» EXTRAIT DU DOCUMENT
----
Avec son physique de gendre idéal et sa propension à dire ce qu’un bon nombre de français veulent entendre, l’actuel et peu assidu député européen caracole en tête des sondages concernant la Présidentielle 2027 : on parle de plus de 35 % des intentions de vote au 1er tour et une large élection au second tour quel que soit l’adversaire : plus serré en ce qui concernerait Edouard Philippe (52 %), Raphael Glucksmann (58 %) mais bien plus triomphaux face à Jean Luc Mélenchon (74 %).

En plus du vote d’adhésion traditionnel du camp de l’extrême droite, certains sondages évoquent des apports significatifs venus d’autres électorats (droite modérée, retraités, électeurs des partis affaiblis) — ce qui consolide cette avance de Bardella.. Pour celui qui se voyait déjà Premier Ministre en 2024, voilà de quoi pavoiser et se laisser griser par ces sondages flatteurs. Oui, mais voilà, ils ne font que mesurer des intentions de vote à un moment donné : ils ne garantissent pas un résultat le jour du vote. Plusieurs politologues et anciens responsables interrogés relativisent déjà ces projections.

D’ailleurs, sous la Vème République, l’Histoire s’est révélée parfois cruelle pour les « favoris » à cause d’un certain nombre de facteurs qui entrent en lice, tels l’apparition de nouveaux candidats, des évènements imprévus, des alliances inattendues, etc….L’issue dépendra aussi de qui sera réellement candidat(e). De plus, les choix de second tour, les reports de voix, l’abstention ou les réactions aux programmes peuvent modifier radicalement le résultat.
----
» DONNÉES SOURCES
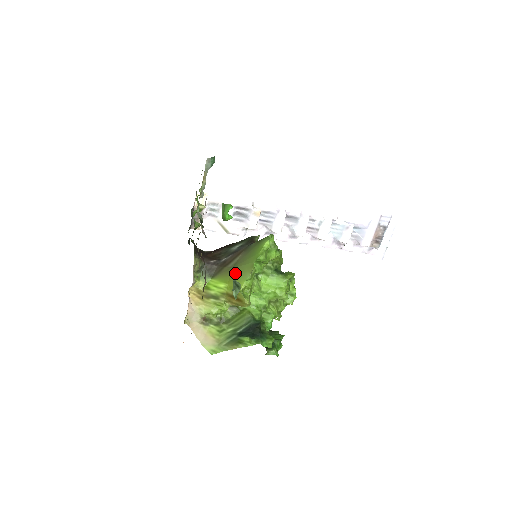
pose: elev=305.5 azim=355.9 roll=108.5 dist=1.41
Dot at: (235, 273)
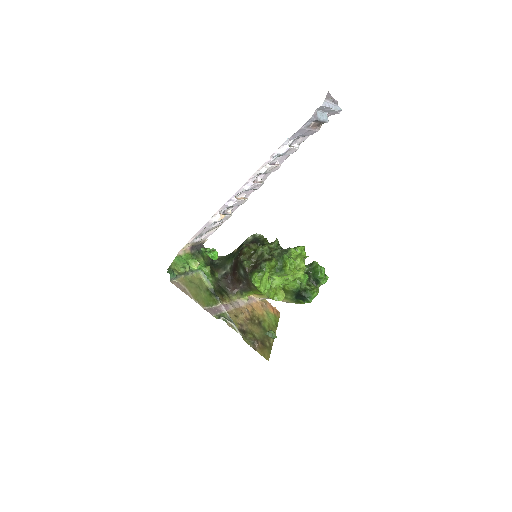
Dot at: occluded
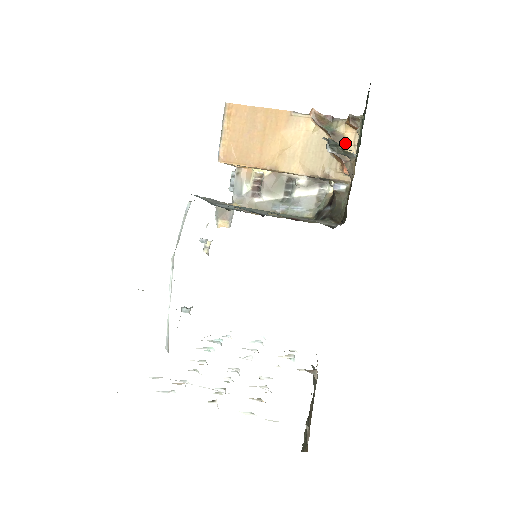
----
Relevez, s'il vous plaît, les adversaires de second tour nommés dans l'extrait sur la Présidentielle 2027, avec le pourcentage que Bardella obtiendrait face à chacun.

» RÉPONSE
- Edouard Philippe : 52 %
- Raphael Glucksmann : 58 %
- Jean Luc Mélenchon : 74 %